Num dia desse quando chegamos em casa. Não encontramos a janta pronta como de costume. Meu pai foi até o quarto e voltou à cozinha, sentou e continuou calado. Eu fui pra sala e fiquei de lá observando. E foi ficando tarde e nada de minha mãe voltar. Mostrou finalmente alguma preocupação. Foi até a rua, que estava muito escura, apenas uns poucos postes amarelando os cantos. Olhou profundo o fim da estrada e voltou pra dentro. Acendeu o fogo. Demorou para o fogo pegar. Fez um café. Eu também sair e não vi minha mãe voltando. Quase meia noite e nada. “Ela foi embora, vai dormir!”. Anunciou essa frase e eu disse que estava sem sono. Desceu o barranco do quintal e encostou numa arvore. Via apenas sua penumbra parda colada na árvore escura.
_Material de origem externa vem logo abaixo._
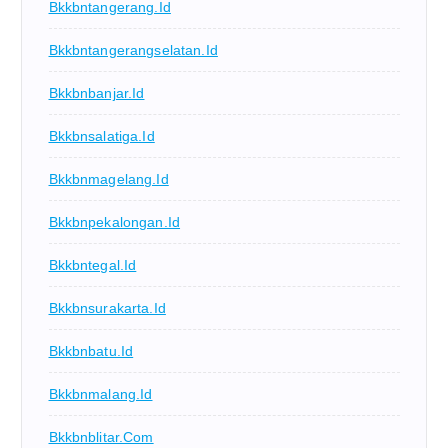
Bkkbntangerang.id
Bkkbntangerangselatan.id
Bkkbnbanjar.id
Bkkbnsalatiga.id
Bkkbnmagelang.id
Bkkbnpekalongan.id
Bkkbntegal.id
Bkkbnsurakarta.id
Bkkbnbatu.id
Bkkbnmalang.id
Bkkbnblitar.com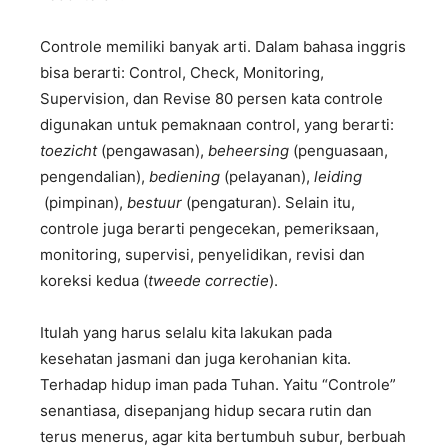
Controle memiliki banyak arti. Dalam bahasa inggris
bisa berarti: Control, Check, Monitoring,
Supervision, dan Revise 80 persen kata controle
digunakan untuk pemaknaan control, yang berarti:
toezicht
(pengawasan),
beheersing
(penguasaan,
pengendalian),
bediening
(pelayanan),
leiding
(pimpinan),
bestuur
(pengaturan). Selain itu,
controle juga berarti pengecekan, pemeriksaan,
monitoring, supervisi, penyelidikan, revisi dan
koreksi kedua (
tweede correctie
).
Itulah yang harus selalu kita lakukan pada
kesehatan jasmani dan juga kerohanian kita.
Terhadap hidup iman pada Tuhan. Yaitu “Controle”
senantiasa, disepanjang hidup secara rutin dan
terus menerus, agar kita bertumbuh subur, berbuah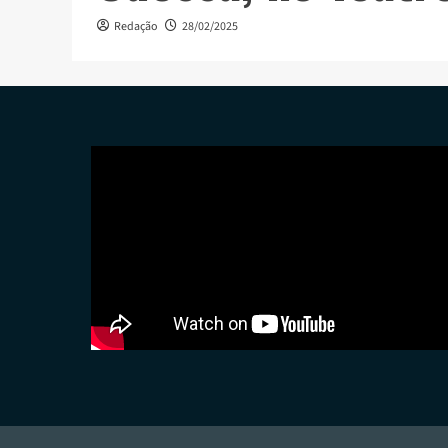
Redação
28/02/2025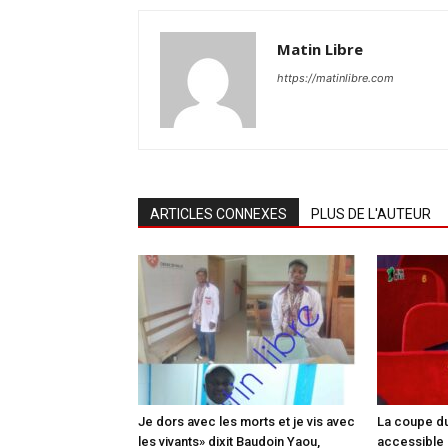
Matin Libre
https://matinlibre.com
ARTICLES CONNEXES
PLUS DE L'AUTEUR
Je dors avec les morts et je vis avec
La coupe du
les vivants» dixit Baudoin Yaou,
accessible 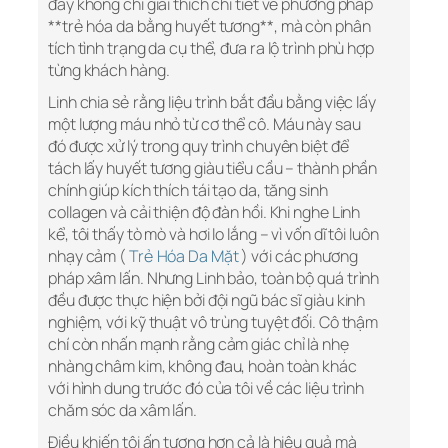
đây không chỉ giải thích chi tiết về phương pháp
**trẻ hóa da bằng huyết tương**, mà còn phân
tích tình trạng da cụ thể, đưa ra lộ trình phù hợp
từng khách hàng.
Linh chia sẻ rằng liệu trình bắt đầu bằng việc lấy
một lượng máu nhỏ từ cơ thể cô. Máu này sau
đó được xử lý trong quy trình chuyên biệt để
tách lấy huyết tương giàu tiểu cầu – thành phần
chính giúp kích thích tái tạo da, tăng sinh
collagen và cải thiện độ đàn hồi. Khi nghe Linh
kể, tôi thấy tò mò và hơi lo lắng – vì vốn dĩ tôi luôn
nhạy cảm (
Trẻ Hóa Da Mặt
) với các phương
pháp xâm lấn. Nhưng Linh bảo, toàn bộ quá trình
đều được thực hiện bởi đội ngũ bác sĩ giàu kinh
nghiệm, với kỹ thuật vô trùng tuyệt đối. Cô thậm
chí còn nhấn mạnh rằng cảm giác chỉ là nhẹ
nhàng châm kim, không đau, hoàn toàn khác
với hình dung trước đó của tôi về các liệu trình
chăm sóc da xâm lấn.
Điều khiến tôi ấn tượng hơn cả là hiệu quả mà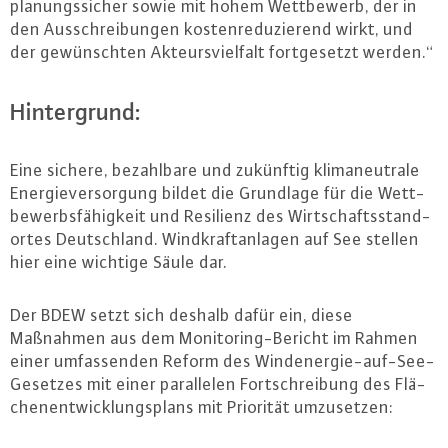
pla­nungs­si­cher sowie mit hohem Wett­be­werb, der in
den Aus­schrei­bun­gen kos­ten­re­du­zie­rend wirkt, und
der ge­wünsch­ten Ak­teurs­viel­falt fort­ge­setzt werden.“
Hin­ter­grund:
Eine sichere, be­zahl­ba­re und zukünftig kli­ma­neu­tra­le
En­er­gie­ver­sor­gung bildet die Grundlage für die Wett­
be­werbs­fä­hig­keit und Resilienz des Wirt­schafts­stand­
or­tes Deutsch­land. Wind­kraft­an­la­gen auf See stellen
hier eine wichtige Säule dar.
Der BDEW setzt sich deshalb dafür ein, diese
Maßnahmen aus dem Mo­ni­to­ring-Be­richt im Rahmen
einer um­fas­sen­den Reform des Wind­ener­gie-auf-See-
Ge­set­zes mit einer par­al­le­len Fort­schrei­bung des Flä­
chen­ent­wick­lungs­plans mit Priorität um­zu­set­zen: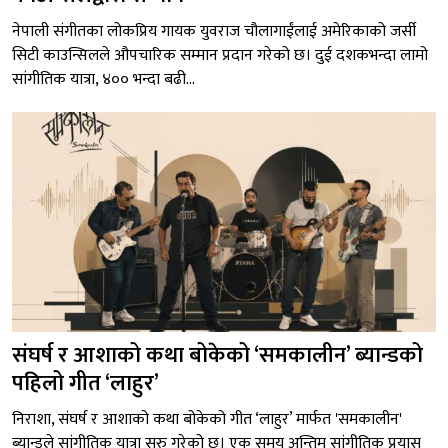
नेपाली संगीतका लोकप्रिय गायक युवराज चौलागाईंलाई अमेरिकाको जर्सी
सिटी काउन्सिलले औपचारिक सम्मान प्रदान गरेको छ। दुई दशकभन्दा लामो
सांगीतिक यात्रा, ४०० भन्दा बढी...
संघर्ष र आशाको कथा बोकेको ‘समकालीन’ ब्यान्डको
पहिलो गीत ‘लाहुर’
निराशा, संघर्ष र आशाको कथा बोकेको गीत ‘लाहुर’ मार्फत 'समकालीन'
ब्यान्डले सांगीतिक यात्रा सुरु गरेको छ। एक समय अन्तिम सांगीतिक प्रयास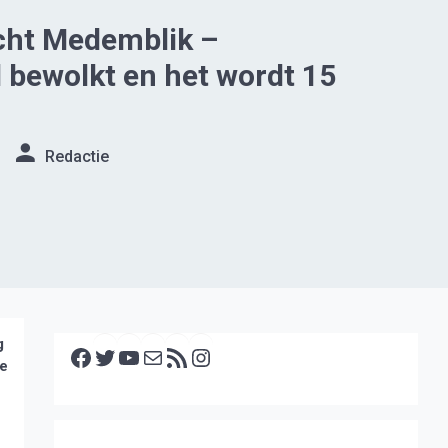
cht Medemblik –
 bewolkt en het wordt 15
Redactie
Facebook
Twitter
YouTube
E-mail
RSS feed
Instagram
g
ge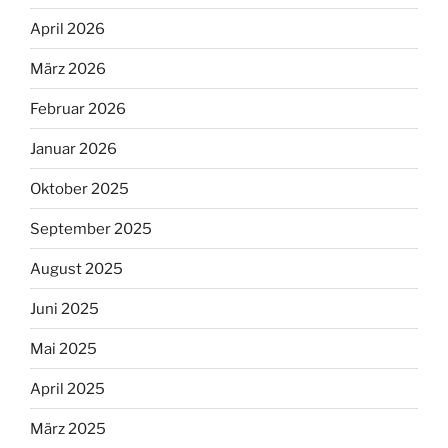
April 2026
März 2026
Februar 2026
Januar 2026
Oktober 2025
September 2025
August 2025
Juni 2025
Mai 2025
April 2025
März 2025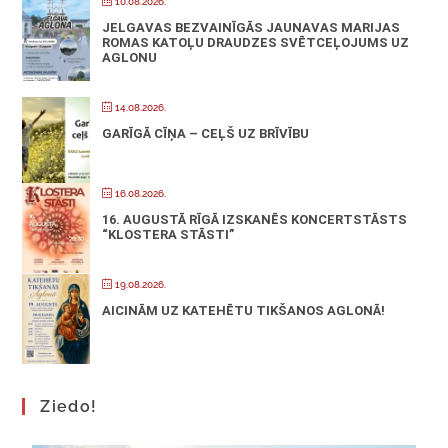
10.08.2026.
JELGAVAS BEZVAINĪGĀS JAUNAVAS MARIJAS
ROMAS KATOĻU DRAUDZES SVĒTCEĻOJUMS UZ
AGLONU
14.08.2026.
GARĪGĀ CĪŅA – CEĻŠ UZ BRĪVĪBU
16.08.2026.
16. AUGUSTĀ RĪGĀ IZSKANĒS KONCERTSTĀSTS
“KLOSTERA STĀSTI”
19.08.2026.
AICINĀM UZ KATEHĒTU TIKŠANOS AGLONĀ!
Ziedo!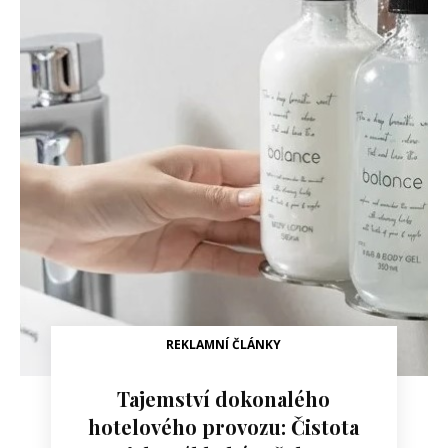
REKLAMNÍ ČLÁNKY
Tajemství dokonalého
hotelového provozu: Čistota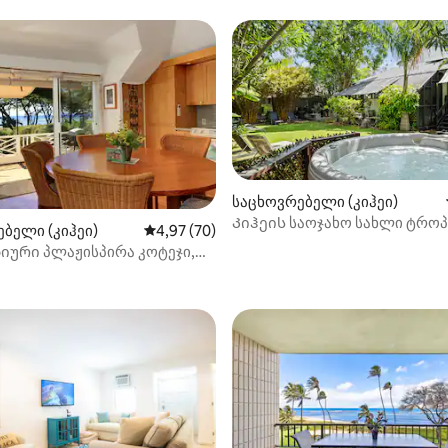
საცხოვრებელი (კიჰეი)
Კიჰეის საოჯახო სახლი ტრო
ბელი (კიჰეი)
საშუალო შეფასებაა 5‑დან 4,97, 70 მიმოხ
4,97 (70)
სამოთხის ბარბექიუ, ჰიდრომა
იური პლაჟისპირა კოტეჯი,
დან 4,94, 216 მიმოხილვა
აუზი
ხედები, Wi ‑ Fi/კონდიციონერი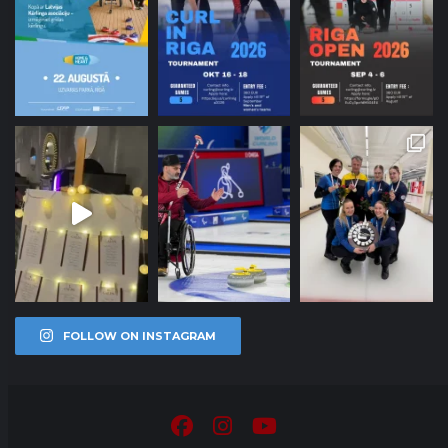
FOLLOW ON INSTAGRAM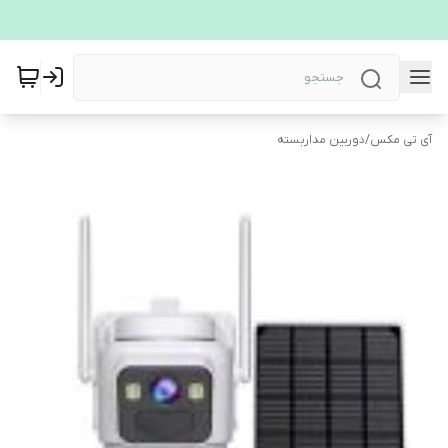
آی تی مکس
/
دوربین مداربسته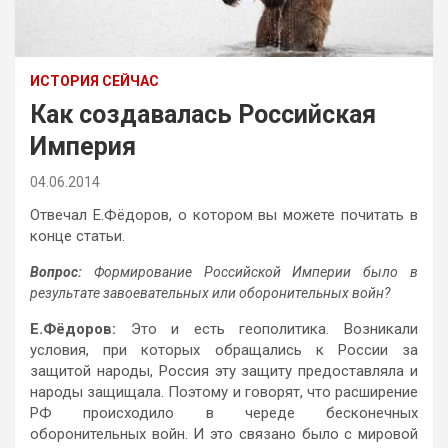
ИСТОРИЯ СЕЙЧАС
Как создавалась Российская
Империя
04.06.2014
Отвечал Е.Фёдоров, о котором вы можете почитать в
конце статьи.
Вопрос:
Формирование Российской Империи было в
результате завоевательных или оборонительных войн?
Е.Фёдоров:
Это и есть геополитика. Возникали
условия, при которых обращались к России за
защитой народы, Россия эту защиту предоставляла и
народы защищала. Поэтому и говорят, что расширение
РФ происходило в череде бесконечных
оборонительных войн. И это связано было с мировой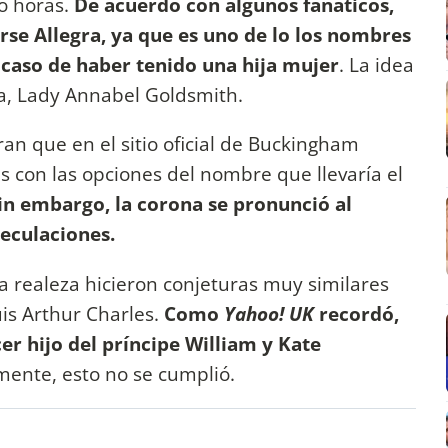
o horas.
De acuerdo con algunos fanáticos,
arse Allegra, ya que es uno de lo los nombres
 caso de haber tenido una hija mujer
. La idea
a, Lady Annabel Goldsmith.
ran que en el sitio oficial de Buckingham
s con las opciones del nombre que llevaría el
in embargo, la corona se pronunció al
eculaciones.
a realeza hicieron conjeturas muy similares
uis Arthur Charles.
Como
Yahoo! UK
recordó,
er hijo del príncipe William y Kate
mente, esto no se cumplió.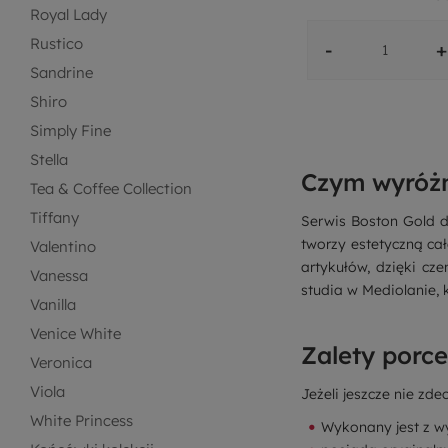
Royal Lady
Rustico
-
+
Sandrine
Shiro
Simply Fine
Stella
Czym wyróżni
Tea & Coffee Collection
Tiffany
Serwis Boston Gold d
tworzy estetyczną ca
Valentino
artykułów, dzięki c
Vanessa
studia w Mediolanie, 
Vanilla
Venice White
Zalety porc
Veronica
Viola
Jeżeli jeszcze nie zde
White Princess
Wykonany jest z wy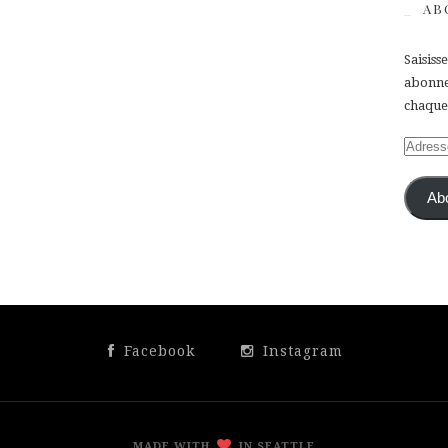
AB
Saisiss
abonner
chaque 
Adress
e-
mail
Ab
Facebook
Instagram
MADE WITH
IN SEATTLE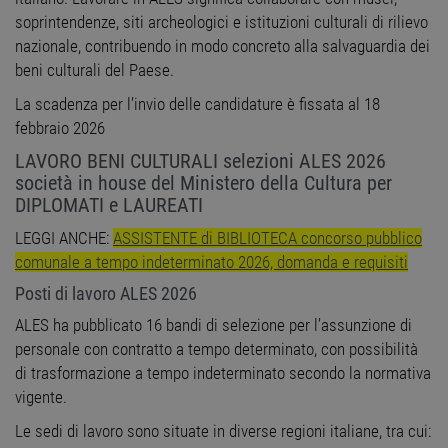
soprintendenze, siti archeologici e istituzioni culturali di rilievo
nazionale, contribuendo in modo concreto alla salvaguardia dei
beni culturali del Paese.
La scadenza per l’invio delle candidature è fissata al 18
febbraio 2026
LAVORO BENI CULTURALI selezioni ALES 2026
società in house del Ministero della Cultura per
DIPLOMATI e LAUREATI
LEGGI ANCHE:
ASSISTENTE di BIBLIOTECA concorso pubblico
comunale a tempo indeterminato 2026, domanda e requisiti
Posti di lavoro ALES 2026
ALES ha pubblicato 16 bandi di selezione per l’assunzione di
personale con contratto a tempo determinato, con possibilità
di trasformazione a tempo indeterminato secondo la normativa
vigente.
Le sedi di lavoro sono situate in diverse regioni italiane, tra cui:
Minha mãe foi embora e meu pai sumia no escuro.
Ele continuou calado como era. Mas era diferente. Agora dava pra ver uma dor imensa nele. Vi que a qualquer momento explodiria de medo ou de tristeza. Seus passos solitários se tornaram pesados e rancorosos. Eu apenas olhava. Apenas podia olhar. Eu sabia que meu pai estava morrendo.
Não mudamos muito nossa rotina, continuamos os dois trabalhando. Mas ele não comentava com ninguém. Eu também não falava e nem perguntava. Nunca soube porque um dia de repente nossa vida morreu. E isso aconteceu antes dela ir embora. Como uma ruptura. Minha casa ficou esburacada. Eles não conversavam, não dizia nada e eu sentia que não tinha espaço para saber os motivos. Acabaram-se as visitas, os passeios ou os fins de tarde animados. Uma corte, sem explicação alguma. Passei algum tempo culpado, imaginando que eu fosse a razão. Queria entender, achar um desentendimento ou uma crueldade que não fosse apenas aquela solidão que os dois viviam. Não encontrava nada. Simplesmente ela foi embora e ele nunca me disse o que houve.
Em um dos dias de trabalho, meu pai desceu pra cortar uma folha de cana, desceu de cócoras até o chão. Pensei que estivesse com as costas doendo. Não estava.